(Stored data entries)
● ● ●

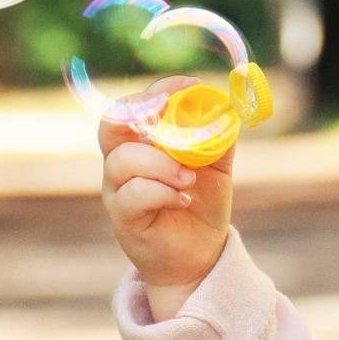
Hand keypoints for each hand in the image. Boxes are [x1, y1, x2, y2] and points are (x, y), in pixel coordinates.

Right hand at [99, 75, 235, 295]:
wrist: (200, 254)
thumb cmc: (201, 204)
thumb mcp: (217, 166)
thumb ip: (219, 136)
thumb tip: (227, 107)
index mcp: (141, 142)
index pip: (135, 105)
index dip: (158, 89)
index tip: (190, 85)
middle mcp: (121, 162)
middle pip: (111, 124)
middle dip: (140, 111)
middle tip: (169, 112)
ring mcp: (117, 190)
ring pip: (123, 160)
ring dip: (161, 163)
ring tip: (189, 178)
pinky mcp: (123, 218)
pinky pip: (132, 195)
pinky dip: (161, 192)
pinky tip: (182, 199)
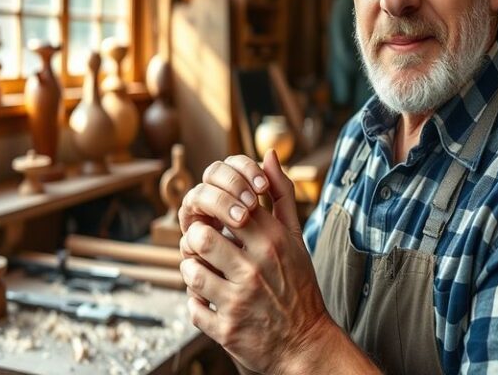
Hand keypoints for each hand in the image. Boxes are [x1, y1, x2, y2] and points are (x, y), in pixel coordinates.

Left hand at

● ● ●

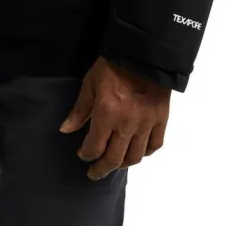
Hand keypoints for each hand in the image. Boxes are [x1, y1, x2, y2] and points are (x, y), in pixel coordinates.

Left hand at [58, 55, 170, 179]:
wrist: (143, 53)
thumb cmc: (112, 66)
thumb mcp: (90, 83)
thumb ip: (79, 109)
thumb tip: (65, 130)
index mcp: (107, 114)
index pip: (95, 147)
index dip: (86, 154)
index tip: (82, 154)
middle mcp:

● ● ●

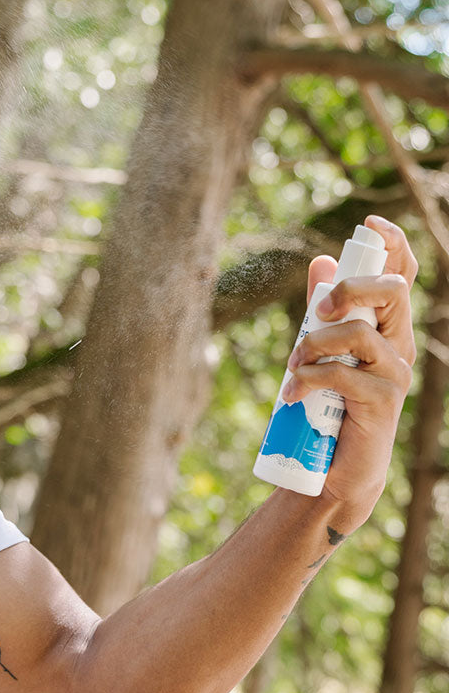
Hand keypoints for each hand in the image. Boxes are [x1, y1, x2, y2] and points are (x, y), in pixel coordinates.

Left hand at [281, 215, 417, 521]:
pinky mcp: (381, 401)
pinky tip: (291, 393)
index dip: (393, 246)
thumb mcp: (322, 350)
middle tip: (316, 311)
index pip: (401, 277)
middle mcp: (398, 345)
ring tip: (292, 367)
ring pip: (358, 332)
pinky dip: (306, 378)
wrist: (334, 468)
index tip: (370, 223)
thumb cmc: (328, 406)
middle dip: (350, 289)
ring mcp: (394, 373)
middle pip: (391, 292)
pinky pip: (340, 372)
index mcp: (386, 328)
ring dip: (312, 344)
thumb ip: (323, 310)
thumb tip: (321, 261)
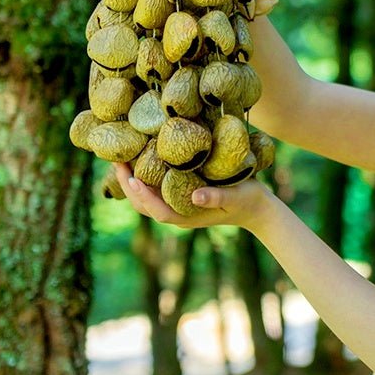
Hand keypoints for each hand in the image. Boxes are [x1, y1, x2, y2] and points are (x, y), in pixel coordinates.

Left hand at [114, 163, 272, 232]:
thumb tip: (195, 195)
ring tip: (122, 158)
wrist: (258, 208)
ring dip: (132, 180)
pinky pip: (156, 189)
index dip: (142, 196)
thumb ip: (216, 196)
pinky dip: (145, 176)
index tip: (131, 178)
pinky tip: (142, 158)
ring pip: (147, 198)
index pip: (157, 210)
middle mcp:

● ● ●

WORK REQUEST. Look at the entries above. Say how many lines have the word "ring", and give only the number.

THE ANSWER. 11